The Trump Administration has decided that we spend too much on kidney disease, and so has rolled out an initiative to fight it. Kidney disease is bad, ultimately kills a lot of people, and costs a lot in the interim, particularly on dialysis (over $110 billion / year).
The administration wants more people getting at-home dialysis than the 12% that presently are. HHS Secretary Alex Azar compares that to at-home rates of 85% in Hong Kong (a fairly homogenous, and controlled population), and 56% in Guatemala (a place so lovely its citizens are trying to cross our southern border). So those are interesting comparisons.
The administration wants easier access to for the over 100,000 on the kidney donation waiting list. “Azar said he believes it’s possible to double the number of kidneys available for transplant by 2030. ‘There is currently a lack of accountability and wide variability among these organ procurement organizations,’ he said. ‘The executive order will demand a much higher level of accountability.’ He also said living donors could receive compensation from the government for lost wages and child care.” Ah, well no chance of bureaucratic fumbling or outright corruption there. Double the number of available kidneys, really? Are there that many beans unused, untallied, or otherwise going to relative waste presently?
Thankfully the administration wants to prolong the life of the kidneys currently on the job. “To implement parts of the order, the Centers for Medicare and Medicaid Services announced Wednesday five proposed payment models intended to increase innovation in the delivery of kidney care.”

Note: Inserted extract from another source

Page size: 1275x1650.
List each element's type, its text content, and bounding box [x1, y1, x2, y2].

Huh, what, did someone say “money?”
A cited expert said, “‘But there lacked a good payment structure incentive for preventing kidney failure, which seems not intuitive and seems obviously something that we should fix.’
The executive order proposes to change the way Medicare providers are paid to motivate them to focus on patient education and preventing the progression of kidney disease.” How does the government know we weren’t “motivated” to prevent the progression of kidney disease? Did physicians suddenly stop treating hypertension and diabetes? This more than smells like another shot at a pay-for-performance assault, where the performers with less-complicated and more compliant patients will get a smidgen of reward at the expense of their colleagues with more problematic clients. That 2-pack a day fellow spilling protein is costing you money – what to do, what to do?

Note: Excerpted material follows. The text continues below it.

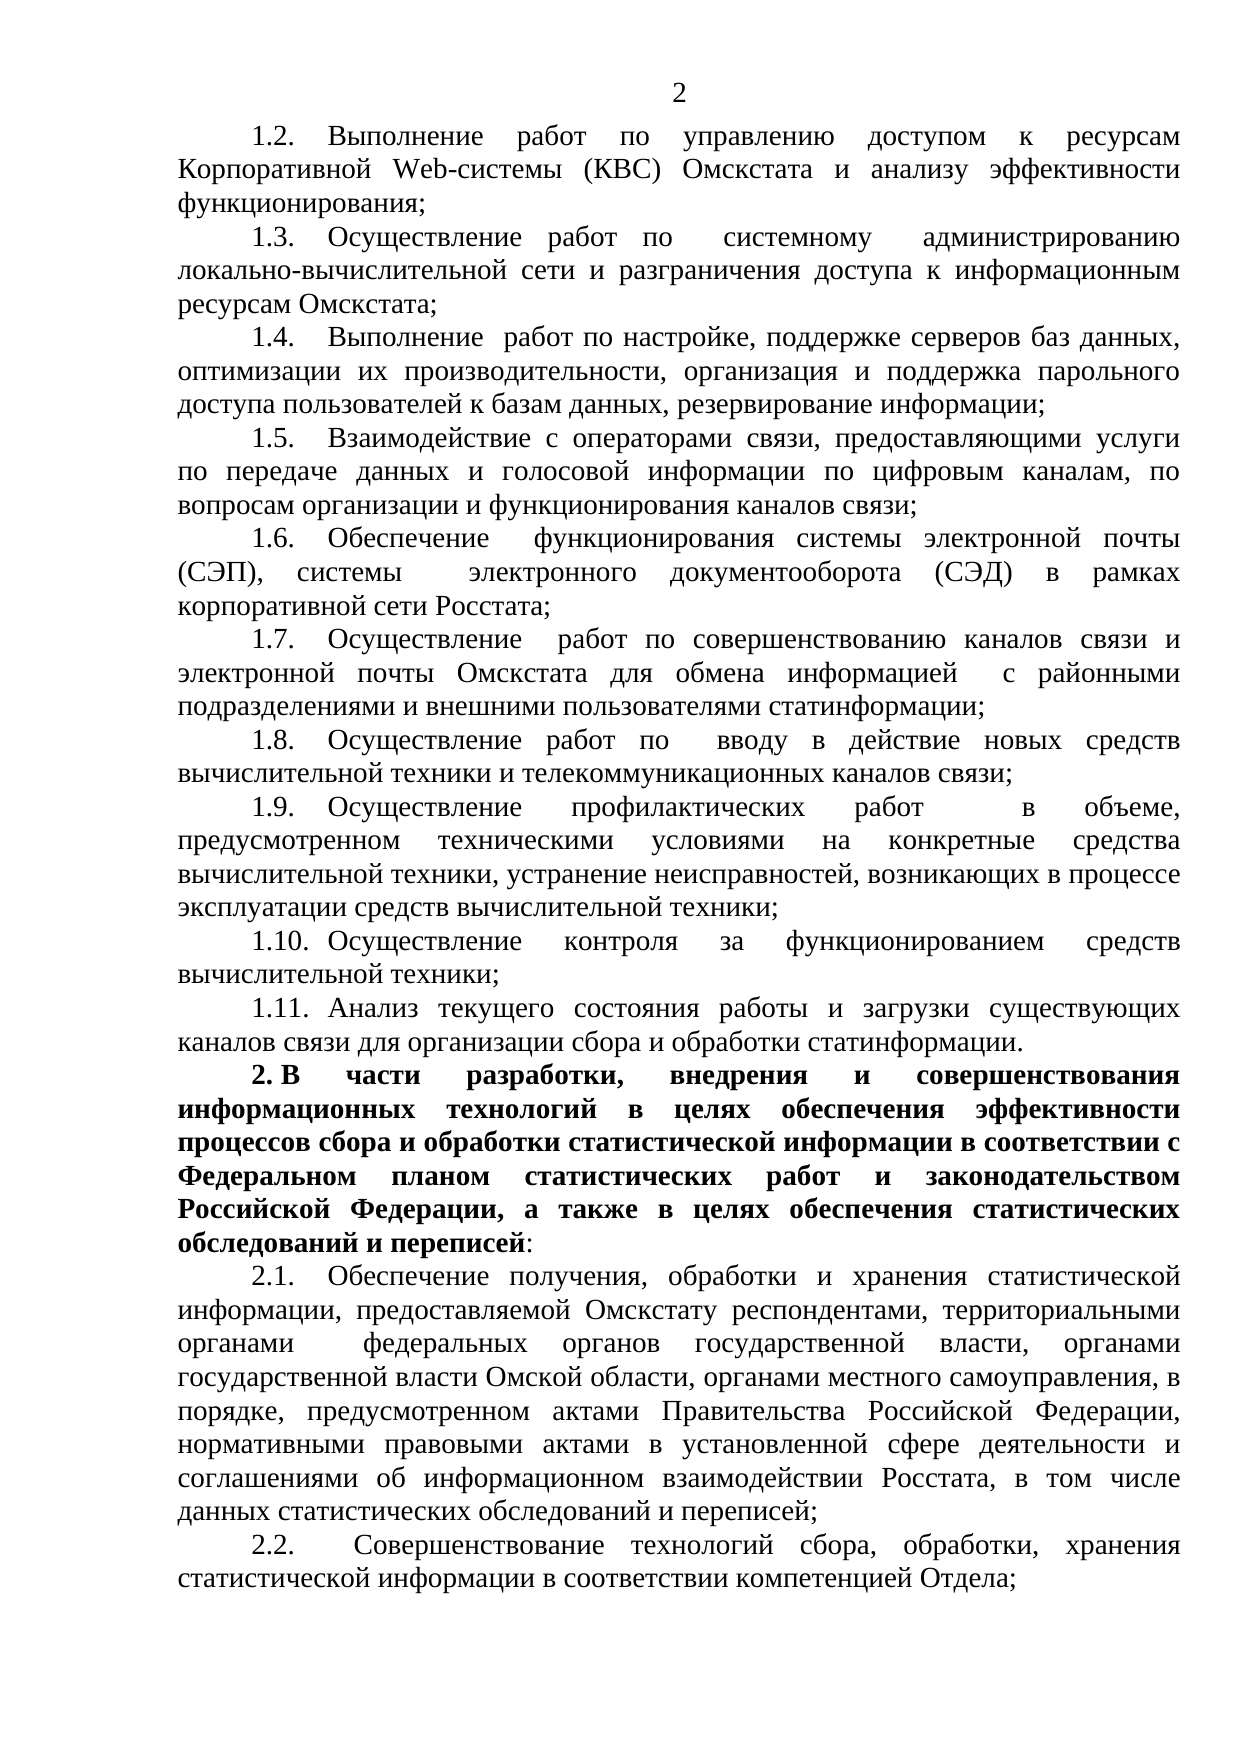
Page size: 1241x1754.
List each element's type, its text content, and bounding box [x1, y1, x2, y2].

“It also calls for an awareness campaign. ‘Forty percent of Americans with some stage of kidney disease do not know they have it,’ Health and Human Services secretary Alex Azar told reporters on a call Wednesday morning.” Because again, doctors were just going to ignore this problem until the federal government stepped in to save patients.

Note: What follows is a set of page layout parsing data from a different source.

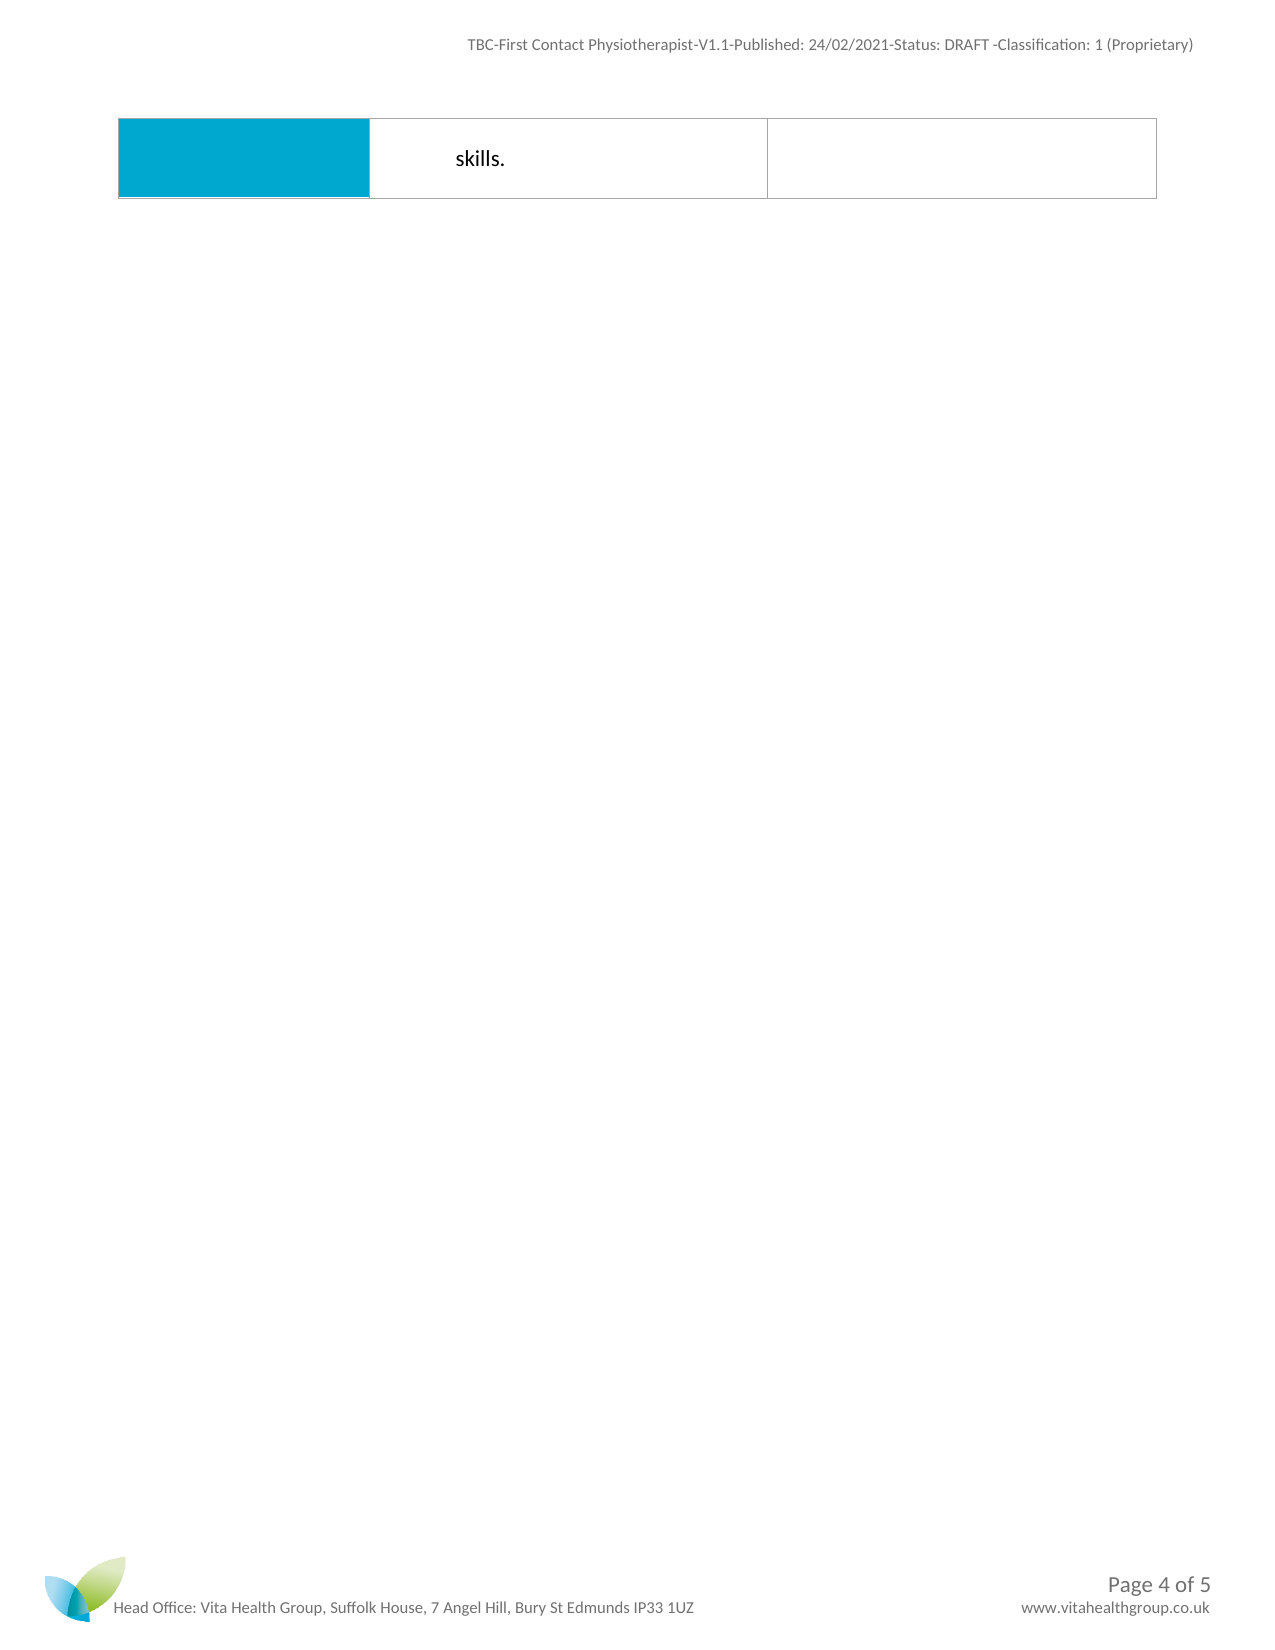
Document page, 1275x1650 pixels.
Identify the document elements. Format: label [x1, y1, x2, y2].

table_cell [768, 119, 1156, 197]
table_cell [119, 119, 369, 197]
picture [44, 1557, 126, 1623]
table_cell [370, 119, 767, 197]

This opens up another issue that neither the administration, nor Congress, nor doctors will dare address, although the actuaries will understand. If this moon shot at kidney disease lives up to the rhetoric, then Medicare will save a lot of money by reducing the dialysis rolls. Those Medicare beneficiaries will presumably live longer, deferring the day that they end up on dialysis or receiving some other expensive treatment; so in the long run they will have more years on Medicare, and the ratio of productive years when they paid in vs. retired years when they took out will shrink. So in the long run, if this works, Medicare will cost more, which will defeat the real reason for this latest flailing.